Choosing to Bloom
- Kristi Lafoon

- May 16, 2021
- 4 min read
Eight years ago, after one of many trips to Savannah, I decided to plant a Star Jasmine in the yard where I was living in Chesapeake. Star Jasmine flowers are appropriately shaped like a star, just as it might appear when it twinkles in the night sky. Officially known as Trachelospermum jasminoides, she is not native to this area. She prefers a temperate, sandy climate where she can sprawl along the walkways of my favorite Georgia river town, or along the ironwork in New Orleans. The Carolina Jasmine with larger yellow blossoms is what typically likes the mostly clay, temperamental Tidewater soil. Undaunted, I decided I could give her enough reasons to grow here that she would.
Convincing her to like the unforgiving heat in August was no problem. Though we like to argue that fact every summer, Virginia can’t compete with the level of humidity Georgia and Louisiana can throw at their local flora. So she flourished. But I babied her that first winter, making sure her roots stayed warm, checking on her to ensure her stems were still green at the bottom. When you’re used to constant sunshine exposure without the reprieve of so much as a sunhat, even the 40s at night can be detrimental to the likes of Jasmine. Alas, she made it through the first freeze and the continued hardening of her clay home. And the second. She was basically a miracle.
Then, I left Chesapeake, and I left her behind throughout an entire winter -- one during which I couldn’t fuss over her and throughout a spring I couldn’t rejoice over her continued survival.

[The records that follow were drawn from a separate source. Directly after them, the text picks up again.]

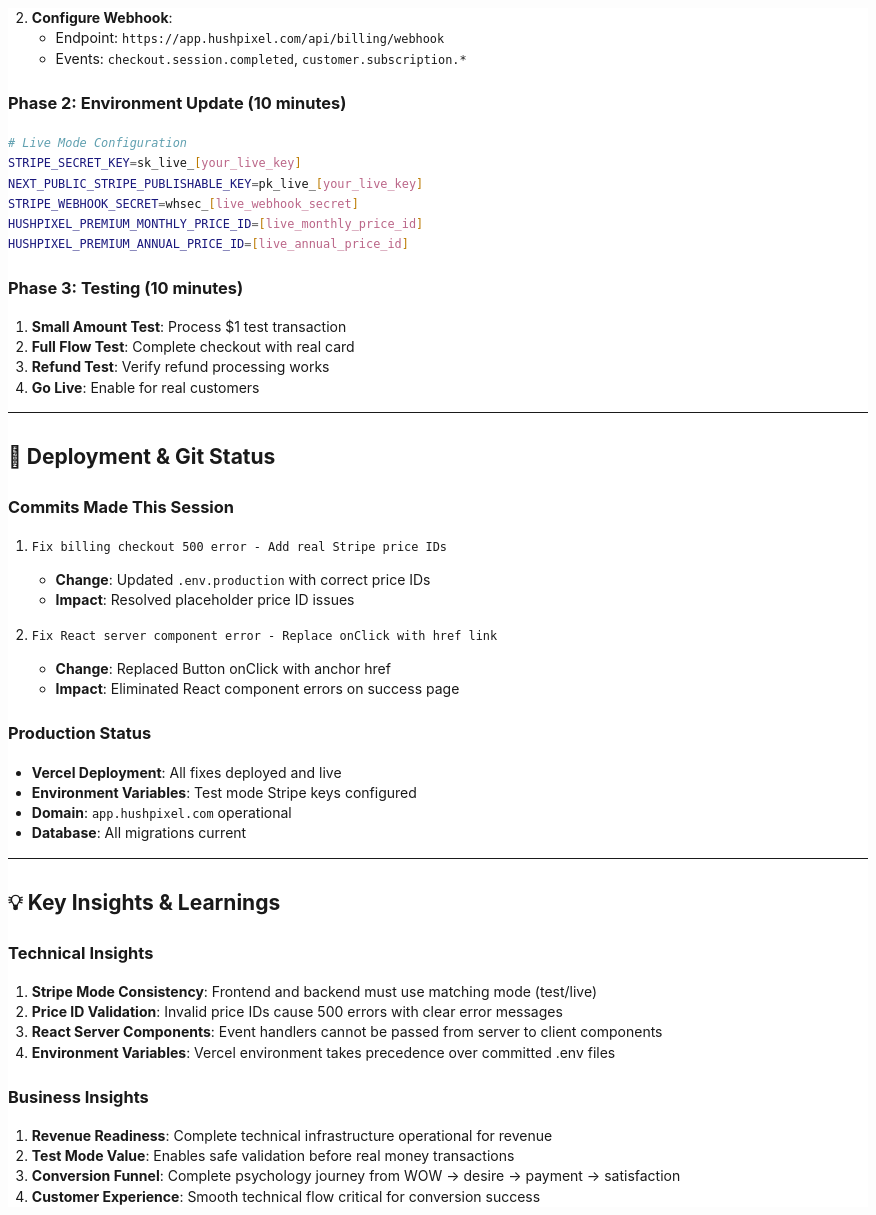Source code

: 2. **Configure Webhook**:
   - Endpoint: `https://app.hushpixel.com/api/billing/webhook`
   - Events: `checkout.session.completed`, `customer.subscription.*`

### **Phase 2: Environment Update** (10 minutes)
```bash
# Live Mode Configuration
STRIPE_SECRET_KEY=sk_live_[your_live_key]
NEXT_PUBLIC_STRIPE_PUBLISHABLE_KEY=pk_live_[your_live_key]
STRIPE_WEBHOOK_SECRET=whsec_[live_webhook_secret]
HUSHPIXEL_PREMIUM_MONTHLY_PRICE_ID=[live_monthly_price_id]
HUSHPIXEL_PREMIUM_ANNUAL_PRICE_ID=[live_annual_price_id]
```

### **Phase 3: Testing** (10 minutes)
1. **Small Amount Test**: Process $1 test transaction
2. **Full Flow Test**: Complete checkout with real card
3. **Refund Test**: Verify refund processing works
4. **Go Live**: Enable for real customers

---

## 🔄 **Deployment & Git Status**

### **Commits Made This Session**
1. `Fix billing checkout 500 error - Add real Stripe price IDs`
   - **Change**: Updated `.env.production` with correct price IDs
   - **Impact**: Resolved placeholder price ID issues

2. `Fix React server component error - Replace onClick with href link`
   - **Change**: Replaced Button onClick with anchor href
   - **Impact**: Eliminated React component errors on success page

### **Production Status**
- **Vercel Deployment**: All fixes deployed and live
- **Environment Variables**: Test mode Stripe keys configured
- **Domain**: `app.hushpixel.com` operational
- **Database**: All migrations current

---

## 💡 **Key Insights & Learnings**

### **Technical Insights**
1. **Stripe Mode Consistency**: Frontend and backend must use matching mode (test/live)
2. **Price ID Validation**: Invalid price IDs cause 500 errors with clear error messages
3. **React Server Components**: Event handlers cannot be passed from server to client components
4. **Environment Variables**: Vercel environment takes precedence over committed .env files

### **Business Insights**
1. **Revenue Readiness**: Complete technical infrastructure operational for revenue
2. **Test Mode Value**: Enables safe validation before real money transactions
3. **Conversion Funnel**: Complete psychology journey from WOW → desire → payment → satisfaction
4. **Customer Experience**: Smooth technical flow critical for conversion success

In June of 2016, my niece, Amber (my oldest brother’s youngest daughter) and I dug her up and drove her to Virginia Beach in the backseat of my sedan in a plastic garbage bag, vines and supports sticking out the window for all the world to see. I should mention we also had a bright orange kayak strapped to the top and stopped for cupcakes like the Clampetts making a pit stop on the way to Beverly Hills. Only a child who’s grown up with your specific brand of crazy would be completely unbothered by this experience. So, we indulged in our cupcakes, and planted Jasmine in the middle of the backyard that afternoon. Again, Jasmine thrived, taking over the deck railing as if she owned the joint and had always been the center of this particular world.

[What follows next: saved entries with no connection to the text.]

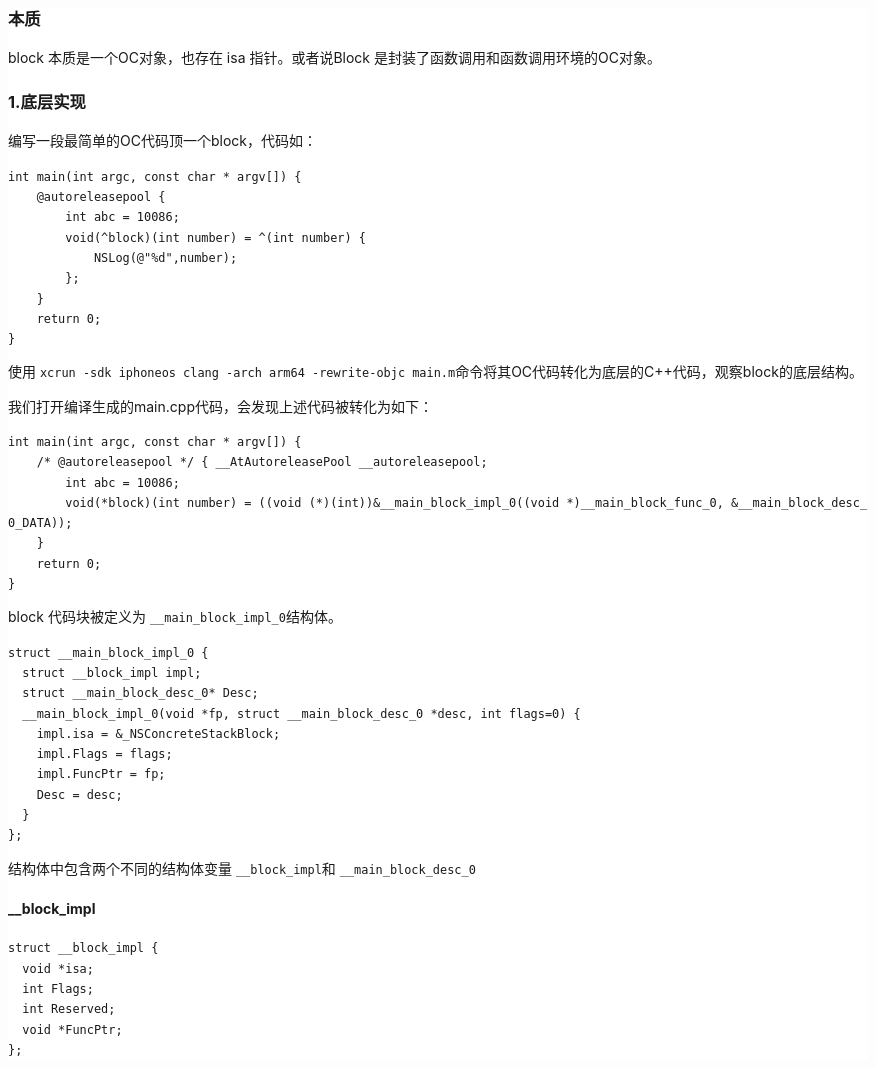 ### 本质

block 本质是一个OC对象，也存在 isa 指针。或者说Block 是封装了函数调用和函数调用环境的OC对象。

### 1.底层实现

编写一段最简单的OC代码顶一个block，代码如：

```
int main(int argc, const char * argv[]) {
    @autoreleasepool {
        int abc = 10086;
        void(^block)(int number) = ^(int number) {
            NSLog(@"%d",number);
        };
    }
    return 0;
}
```

使用 `xcrun -sdk iphoneos clang -arch arm64 -rewrite-objc main.m`命令将其OC代码转化为底层的C++代码，观察block的底层结构。

我们打开编译生成的main.cpp代码，会发现上述代码被转化为如下：

```
int main(int argc, const char * argv[]) {
    /* @autoreleasepool */ { __AtAutoreleasePool __autoreleasepool; 
        int abc = 10086;
        void(*block)(int number) = ((void (*)(int))&__main_block_impl_0((void *)__main_block_func_0, &__main_block_desc_0_DATA));
    }
    return 0;
}
```

block 代码块被定义为 `__main_block_impl_0`结构体。

```
struct __main_block_impl_0 {
  struct __block_impl impl;
  struct __main_block_desc_0* Desc;
  __main_block_impl_0(void *fp, struct __main_block_desc_0 *desc, int flags=0) {
    impl.isa = &_NSConcreteStackBlock;
    impl.Flags = flags;
    impl.FuncPtr = fp;
    Desc = desc;
  }
};
```

结构体中包含两个不同的结构体变量 `__block_impl`和 `__main_block_desc_0`

#### __block_impl

```
struct __block_impl {
  void *isa;
  int Flags;
  int Reserved;
  void *FuncPtr;
};
```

Last year, she decided to grow right through the lavender, making the lavender reach and stretch and beg for sunlight. Their tangle became so extreme, I finally had to separate them, like two kindergartners who can’t seem to figure out that there are indeed enough snacks to go around. Jasmine won that battle. But then, we decided to replace the deck Jasmine so mercilessly called home, the failing wooden structure she defended as if her very life depended on it. It was obvious that on the year she was the most beautiful, she would have to be moved to a sunny spot on the other side of the yard temporarily. Placed in an old metal wash tub against a fence that is falling down at best. We were promised two weeks. Then, two more. It turned out to be six months. I continued to check on her, but I was convinced that this was the last straw. She’d been through too much, asked to endure too many changes, shown an untold amount of disrespect (imagine what two little terriers can do to a ground plant,and you understand that she should’ve just been fed up with the entire operation). But I kept telling her how beautiful she was, what she added to the yard, how much I appreciated her consistency and her effort. Even still, when we replanted her on an unusually warm day this past winter, I didn’t expect much.

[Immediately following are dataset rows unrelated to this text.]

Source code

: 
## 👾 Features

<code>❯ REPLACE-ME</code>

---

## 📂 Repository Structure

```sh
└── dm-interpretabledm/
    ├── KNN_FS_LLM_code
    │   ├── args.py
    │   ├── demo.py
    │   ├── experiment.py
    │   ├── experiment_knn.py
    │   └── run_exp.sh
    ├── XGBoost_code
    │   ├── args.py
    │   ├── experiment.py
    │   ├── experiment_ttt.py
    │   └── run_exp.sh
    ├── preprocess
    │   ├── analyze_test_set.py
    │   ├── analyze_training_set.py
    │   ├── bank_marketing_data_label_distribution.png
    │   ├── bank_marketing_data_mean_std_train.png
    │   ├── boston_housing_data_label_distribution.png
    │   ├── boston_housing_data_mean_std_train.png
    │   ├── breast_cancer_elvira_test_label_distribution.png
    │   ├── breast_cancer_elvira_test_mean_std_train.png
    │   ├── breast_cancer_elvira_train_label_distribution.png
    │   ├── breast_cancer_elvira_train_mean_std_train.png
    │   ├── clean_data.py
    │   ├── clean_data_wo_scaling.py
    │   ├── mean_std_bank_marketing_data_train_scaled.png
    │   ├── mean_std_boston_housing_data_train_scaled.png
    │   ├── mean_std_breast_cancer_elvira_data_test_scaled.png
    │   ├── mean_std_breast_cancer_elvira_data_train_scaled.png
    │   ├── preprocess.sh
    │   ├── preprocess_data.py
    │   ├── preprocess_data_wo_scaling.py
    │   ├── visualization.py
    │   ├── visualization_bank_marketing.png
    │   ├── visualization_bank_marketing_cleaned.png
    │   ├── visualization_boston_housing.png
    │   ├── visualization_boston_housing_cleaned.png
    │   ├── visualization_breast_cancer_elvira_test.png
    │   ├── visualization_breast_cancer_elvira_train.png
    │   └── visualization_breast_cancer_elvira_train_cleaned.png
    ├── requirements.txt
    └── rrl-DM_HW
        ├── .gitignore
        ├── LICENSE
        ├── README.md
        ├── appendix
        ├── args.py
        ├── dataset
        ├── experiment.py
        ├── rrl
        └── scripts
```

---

Spring got a slow start. I’m still not convinced she knows it’s her turn to play. The flowers that usually bloom in April didn’t show their faces until mid-May. I cleared a bunch of dead debris from around Jasmine and helped her wind her new growth up new deck columns. She already reaches the second floor, and we haven’t even begun her favorite season yet. Little white sprigs have been preparing themselves for a few weeks, leaves greening out all around her, making space for her grand debut. And this morning, on my routine tour of the flowers, there she was, open and standing proud, ready for the next adventure. She bloomed where she was planted. Again.
Many times over the course of the pandemic, I decried the soil I was planted in, frequently unable to see the sun for the clouds of change, asked to endure an untold amount of disrespect. I considered pulling up every available root and putting them down literally anywhere else. If I played my cards right, I reasoned, surely there would be cupcakes. But surprisingly, I made it through what felt like a year-long winter and began to check my stems for signs of green.
I found them.

I cleared away the debris and repositioned myself at the center of my world. Now it’s time to once again bloom where I’m planted. Sometimes, that’s the last thing you want to do. Even when you know it’s the right thing, the best thing, you’re still tired of just making the best out of clay, tired of creating your own sunshine when you think other gardens just come by it more naturally. Jasmine could be spreading her sweetness overtop southern archways, intoxicating passersby, or listening to jazz bands on street corners. Instead she shot right up where I asked her to and brought joy to my day. How could I not do the same?